ENTRIES PROVIDED:
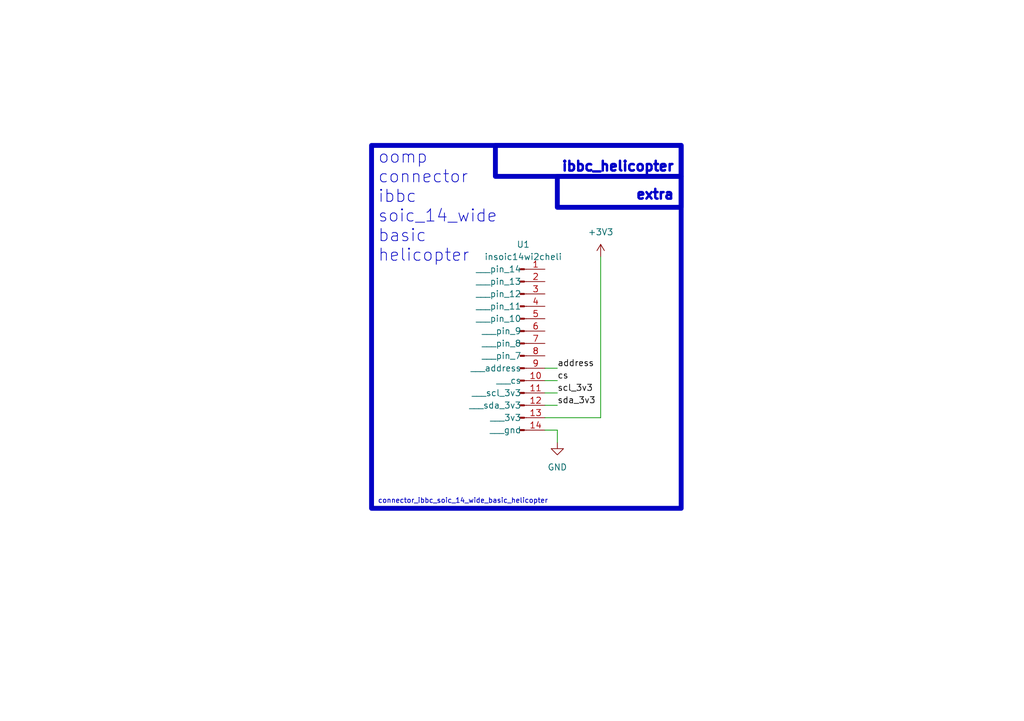
<source format=kicad_sch>
(kicad_sch (version 20230121) (generator eeschema)

  (uuid c9993764-076f-44f6-bf4c-6b69ce17c9e4)

  (paper "A5")

  


  (wire (pts (xy 123.19 85.725) (xy 111.76 85.725))
    (stroke (width 0) (type default))
    (uuid 411d4ef7-fcd5-45c6-acbe-db972f037abc)
  )
  (wire (pts (xy 111.76 78.105) (xy 114.3 78.105))
    (stroke (width 0) (type default))
    (uuid 42eef901-2d8e-43b1-8e97-13442c6ac68d)
  )
  (wire (pts (xy 111.76 75.565) (xy 114.3 75.565))
    (stroke (width 0) (type default))
    (uuid 680c5fbc-6e93-4f35-b604-48e43ba1de23)
  )
  (wire (pts (xy 123.19 52.705) (xy 123.19 85.725))
    (stroke (width 0) (type default))
    (uuid 7d0c3d0d-745a-42d3-a6df-1ac501fd459d)
  )
  (wire (pts (xy 111.76 83.185) (xy 114.3 83.185))
    (stroke (width 0) (type default))
    (uuid bd369489-61e3-4768-bc04-4501c259fe45)
  )
  (wire (pts (xy 114.3 88.265) (xy 111.76 88.265))
    (stroke (width 0) (type default))
    (uuid c324d8b5-3701-4c5e-a8f3-0cbb005abac4)
  )
  (wire (pts (xy 114.3 90.805) (xy 114.3 88.265))
    (stroke (width 0) (type default))
    (uuid ce2b00fd-56e3-4077-8ef9-289f7cd29731)
  )
  (wire (pts (xy 111.76 80.645) (xy 114.3 80.645))
    (stroke (width 0) (type default))
    (uuid f8ad58c3-243e-45fe-9414-c6faf0f0da10)
  )

  (rectangle (start 114.3 36.195) (end 139.7 42.545)
    (stroke (width 1) (type default))
    (fill (type none))
    (uuid 0b4de3fa-cc00-40eb-ad7a-c23f3059d170)
  )
  (rectangle (start 76.2 29.845) (end 139.7 104.3182)
    (stroke (width 1) (type default))
    (fill (type none))
    (uuid 27a0d03c-8c94-4142-b9ec-3e6ff3c0069d)
  )
  (rectangle (start 101.6 29.845) (end 139.7 36.195)
    (stroke (width 1) (type default))
    (fill (type none))
    (uuid 54745c96-e326-4ced-8eb4-6fbddab901ab)
  )

  (text "ibbc_helicopter\n\n" (at 138.43 38.735 0)
    (effects (font (size 2 2) (thickness 0.8) bold) (justify right bottom))
    (uuid 2d32677e-cd27-422f-8a87-3366faf5a404)
  )
  (text "oomp\nconnector\nibbc\nsoic_14_wide\nbasic\nhelicopter\n"
    (at 77.47 53.975 0)
    (effects (font (size 2.5 2.5)) (justify left bottom))
    (uuid 4a044b92-0531-4119-997c-9a47dd82888c)
  )
  (text "extra" (at 138.43 41.275 0)
    (effects (font (size 2 2) (thickness 0.8) bold) (justify right bottom))
    (uuid dcc0988d-6513-4e4e-adc9-a2397323c684)
  )
  (text "connector_ibbc_soic_14_wide_basic_helicopter" (at 77.47 103.505 0)
    (effects (font (size 1 1)) (justify left bottom))
    (uuid fe95b3ac-1907-4b88-a6a3-add79ece3564)
  )

  (label "cs" (at 114.3 78.105 0) (fields_autoplaced)
    (effects (font (size 1.27 1.27)) (justify left bottom))
    (uuid 1f9af7f4-7f1d-48f1-824d-f29cde8275b3)
  )
  (label "address" (at 114.3 75.565 0) (fields_autoplaced)
    (effects (font (size 1.27 1.27)) (justify left bottom))
    (uuid 382a70f5-80f0-40ea-8cfb-c7c6b1fe32e9)
  )
  (label "sda_3v3" (at 114.3 83.185 0) (fields_autoplaced)
    (effects (font (size 1.27 1.27)) (justify left bottom))
    (uuid 819f1f75-773b-4d0c-a35d-83b3df1855ae)
  )
  (label "scl_3v3" (at 114.3 80.645 0) (fields_autoplaced)
    (effects (font (size 1.27 1.27)) (justify left bottom))
    (uuid f549a445-8ef6-4399-9746-bbb1dc19b97c)
  )

  (symbol (lib_id "oomlout_oomp_part_symbols:insoic14wi2cheli_electronic_interposer_soic_14_wide_i2c_helicopter") (at 106.68 70.485 0) (unit 1)
    (in_bom yes) (on_board yes) (dnp no) (fields_autoplaced)
    (uuid 11a04ca5-2010-4edf-a9be-0b5bbc3bb190)
    (property "Reference" "U1" (at 107.315 50.165 0)
      (effects (font (size 1.27 1.27)))
    )
    (property "Value" "insoic14wi2cheli" (at 107.315 52.705 0)
      (effects (font (size 1.27 1.27)))
    )
    (property "Footprint" "oomlout_oomp_part_footprints:insoic14wi2cheli_electronic_interposer_soic_14_wide_i2c_helicopter" (at 106.68 70.485 0)
      (effects (font (size 1.27 1.27)) hide)
    )
    (property "Datasheet" "https://github.com/oomlout/oomlout_oomp_v3/parts/electronic_interposer_soic_14_wide_i2c_helicopter/datasheet.pdf" (at 106.68 70.485 0)
      (effects (font (size 1.27 1.27)) hide)
    )
    (pin "1" (uuid bca6e129-ace5-4b9b-af7e-d2d35627808d))
    (pin "10" (uuid 34822cb3-3993-466c-8ca7-251f284c9c5b))
    (pin "11" (uuid dd059b5e-bde2-49be-9bdb-1fb874225039))
    (pin "12" (uuid d5bc0a25-a290-4234-b9f9-9b27f682583e))
    (pin "13" (uuid 2f7aeef6-a7ed-411f-9c63-ec7b0bbd5e91))
    (pin "14" (uuid c6f9398e-df6a-447c-b276-25e5fa826006))
    (pin "2" (uuid 03c5d95d-cdd0-4d8d-bdd8-173724953be1))
    (pin "3" (uuid d8d0c5c0-ffa2-4367-a30e-34126cc0e468))
    (pin "4" (uuid f66e3b4a-619d-489b-8fd5-6458b8a6f0c5))
    (pin "5" (uuid 9f928c48-fe7f-4ead-9df2-953539df87a9))
    (pin "6" (uuid f03466e3-72ae-4676-9add-83ec31c53b2a))
    (pin "7" (uuid ea8b99f0-6901-4f19-b3c6-3050f7c06e6a))
    (pin "8" (uuid bbb0b760-72fe-4c4c-80e7-9e844c1b776a))
    (pin "9" (uuid e54ae4a8-27ed-4ec5-8a04-aafd723dfc97))
    (instances
      (project "working"
        (path "/c9993764-076f-44f6-bf4c-6b69ce17c9e4"
          (reference "U1") (unit 1)
        )
      )
    )
  )

  (symbol (lib_id "power:GND") (at 114.3 90.805 0) (unit 1)
    (in_bom yes) (on_board yes) (dnp no) (fields_autoplaced)
    (uuid ca106d79-48a5-4058-97a2-b15cf3632648)
    (property "Reference" "#PWR06" (at 114.3 97.155 0)
      (effects (font (size 1.27 1.27)) hide)
    )
    (property "Value" "GND" (at 114.3 95.885 0)
      (effects (font (size 1.27 1.27)))
    )
    (property "Footprint" "" (at 114.3 90.805 0)
      (effects (font (size 1.27 1.27)) hide)
    )
    (property "Datasheet" "" (at 114.3 90.805 0)
      (effects (font (size 1.27 1.27)) hide)
    )
    (pin "1" (uuid b6ba6a37-6cb5-4c70-a8e6-4a23e6189ca8))
    (instances
      (project "working"
        (path "/c9993764-076f-44f6-bf4c-6b69ce17c9e4"
          (reference "#PWR06") (unit 1)
        )
      )
    )
  )

  (symbol (lib_id "power:+3V3") (at 123.19 52.705 0) (unit 1)
    (in_bom yes) (on_board yes) (dnp no) (fields_autoplaced)
    (uuid cae4c854-180d-4f4b-8b77-012ff42744d0)
    (property "Reference" "#PWR05" (at 123.19 56.515 0)
      (effects (font (size 1.27 1.27)) hide)
    )
    (property "Value" "+3V3" (at 123.19 47.625 0)
      (effects (font (size 1.27 1.27)))
    )
    (property "Footprint" "" (at 123.19 52.705 0)
      (effects (font (size 1.27 1.27)) hide)
    )
    (property "Datasheet" "" (at 123.19 52.705 0)
      (effects (font (size 1.27 1.27)) hide)
    )
    (pin "1" (uuid e1a2479e-2a01-424f-9a1a-0b2fd79cbf79))
    (instances
      (project "working"
        (path "/c9993764-076f-44f6-bf4c-6b69ce17c9e4"
          (reference "#PWR05") (unit 1)
        )
      )
    )
  )

  (sheet_instances
    (path "/" (page "1"))
  )
)

</source>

TASK REQUIREMENTS: Once the line containing "(wire (pts (xy 111.76 80.645)" has been located, transcribe exactly and only every line from the first line of the entries through it, excluding pictures.

ANSWER SPACE:
<source format=kicad_sch>
(kicad_sch (version 20230121) (generator eeschema)

  (uuid c9993764-076f-44f6-bf4c-6b69ce17c9e4)

  (paper "A5")

  


  (wire (pts (xy 123.19 85.725) (xy 111.76 85.725))
    (stroke (width 0) (type default))
    (uuid 411d4ef7-fcd5-45c6-acbe-db972f037abc)
  )
  (wire (pts (xy 111.76 78.105) (xy 114.3 78.105))
    (stroke (width 0) (type default))
    (uuid 42eef901-2d8e-43b1-8e97-13442c6ac68d)
  )
  (wire (pts (xy 111.76 75.565) (xy 114.3 75.565))
    (stroke (width 0) (type default))
    (uuid 680c5fbc-6e93-4f35-b604-48e43ba1de23)
  )
  (wire (pts (xy 123.19 52.705) (xy 123.19 85.725))
    (stroke (width 0) (type default))
    (uuid 7d0c3d0d-745a-42d3-a6df-1ac501fd459d)
  )
  (wire (pts (xy 111.76 83.185) (xy 114.3 83.185))
    (stroke (width 0) (type default))
    (uuid bd369489-61e3-4768-bc04-4501c259fe45)
  )
  (wire (pts (xy 114.3 88.265) (xy 111.76 88.265))
    (stroke (width 0) (type default))
    (uuid c324d8b5-3701-4c5e-a8f3-0cbb005abac4)
  )
  (wire (pts (xy 114.3 90.805) (xy 114.3 88.265))
    (stroke (width 0) (type default))
    (uuid ce2b00fd-56e3-4077-8ef9-289f7cd29731)
  )
  (wire (pts (xy 111.76 80.645) (xy 114.3 80.645))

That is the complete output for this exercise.